A dispetto della sua ambizione e della sua patina di profondità, Interstellar si rivela quindi un’opera che non riesce a sostenere il peso delle sue stesse pretese. Christopher Nolan, dietro la spettacolarità delle immagini e l’ostentata accuratezza scientifica, costruisce un film che maschera una narrazione semplificata, un’emotività artificiosa e una visione filosofica superficiale. Il suo approccio didascalico soffoca ogni possibilità di interpretazione e riflessione, riducendo la complessità a una serie di concetti preconfezionati che non stimolano il pensiero critico, ma guidano lo spettatore attraverso una narrazione che spiega tutto, lasciando ben poco all’intuizione. Rispetto ai veri capolavori della fantascienza, Interstellar appare come un prodotto hollywoodiano travestito da cinema d’autore. Mentre opere come 2001: Odissea nello Spazio, Solaris, Stalker e persino Arrival o Moon osano sfidare il pubblico con domande aperte e una profondità concettuale autentica, Nolan confeziona una fantascienza che preferisce la spettacolarità alla sostanza, la retorica all’introspezione, l’emozione facile alla vera complessità. Interstellar si rivela quindi perfetto per chi cerca un intrattenimento che dia l’illusione della profondità senza mai richiedere un autentico coinvolgimento intellettuale.

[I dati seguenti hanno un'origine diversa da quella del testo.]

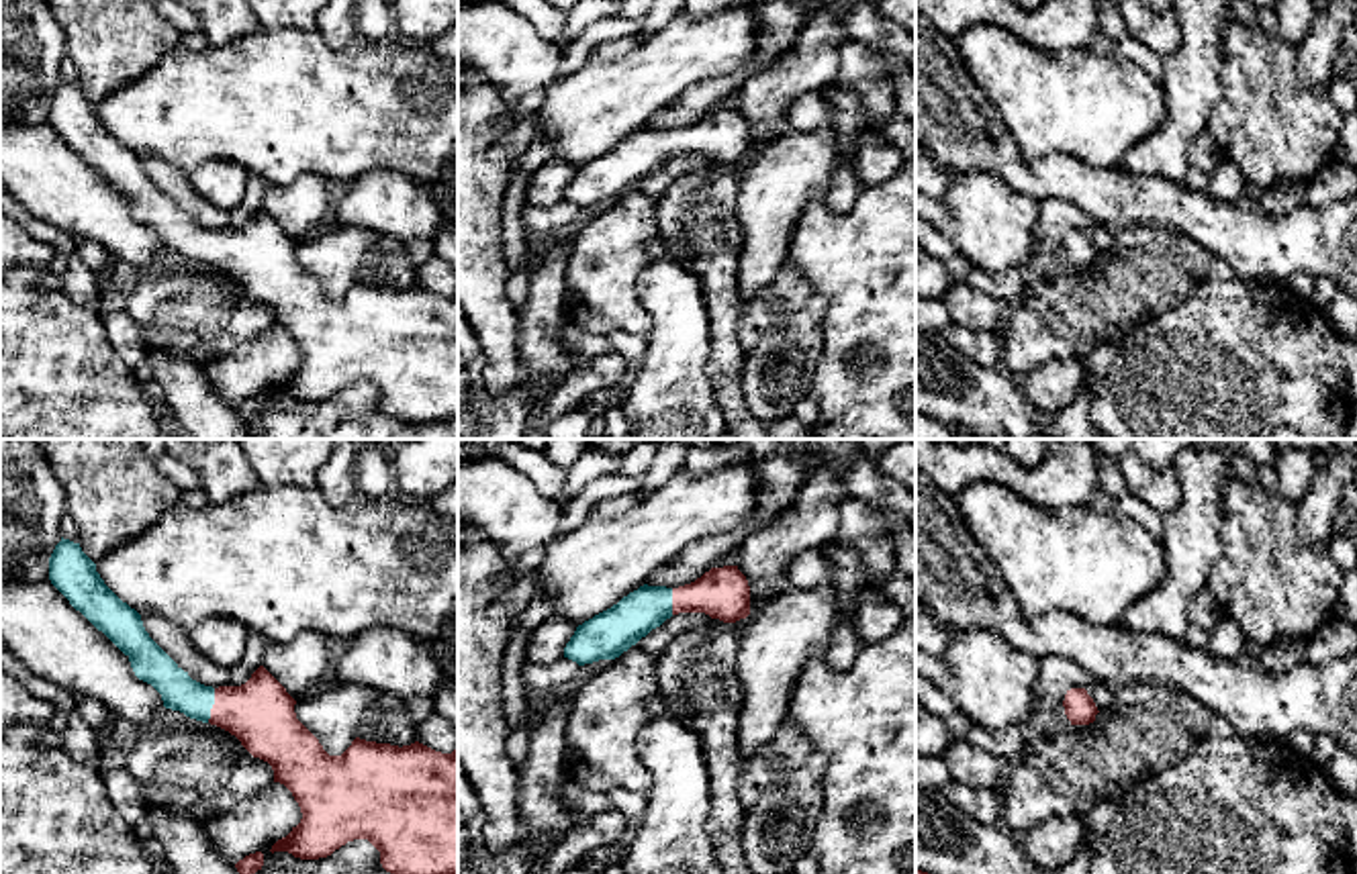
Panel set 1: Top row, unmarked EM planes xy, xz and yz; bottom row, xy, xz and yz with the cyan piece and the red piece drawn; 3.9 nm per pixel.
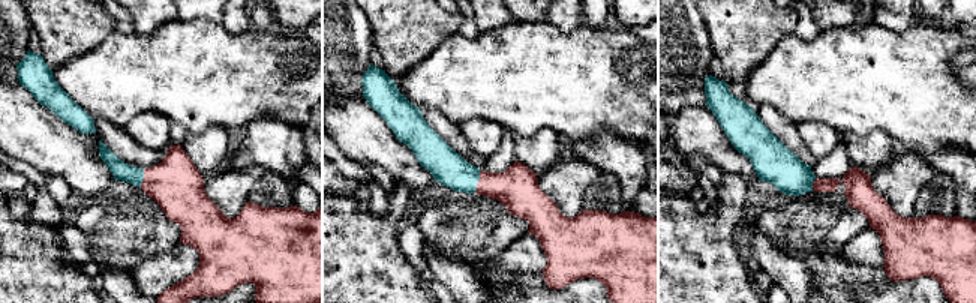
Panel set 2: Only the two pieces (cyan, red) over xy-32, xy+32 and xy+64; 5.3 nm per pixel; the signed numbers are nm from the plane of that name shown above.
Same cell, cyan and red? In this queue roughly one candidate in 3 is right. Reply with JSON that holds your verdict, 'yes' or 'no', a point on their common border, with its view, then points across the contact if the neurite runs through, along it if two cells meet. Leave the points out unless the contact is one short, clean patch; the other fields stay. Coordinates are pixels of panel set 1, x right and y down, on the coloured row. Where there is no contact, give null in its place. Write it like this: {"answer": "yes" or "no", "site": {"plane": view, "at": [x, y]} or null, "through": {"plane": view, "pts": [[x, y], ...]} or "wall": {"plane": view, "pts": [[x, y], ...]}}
{"answer": "yes", "site": {"plane": "xy", "at": [211, 705]}, "through": {"plane": "xy", "pts": [[178, 691], [211, 705], [260, 713]]}}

Certamente Interstellar non può essere definito come un capolavoro, ma un prodotto patinato che sfrutta temi esistenziali e scientifici senza mai addentrarsi davvero nelle loro implicazioni. È il trionfo della spiegazione sulla suggestione, dell’effetto speciale sulla riflessione, della grandiosità sulla vera profondità. Un film che si vende come rivoluzionario, ma che, al di là della sua estetica imponente, resta un’opera fondamentalmente superficiale, il cui impatto svanisce nel momento in cui si inizia a guardare oltre l’apparenza.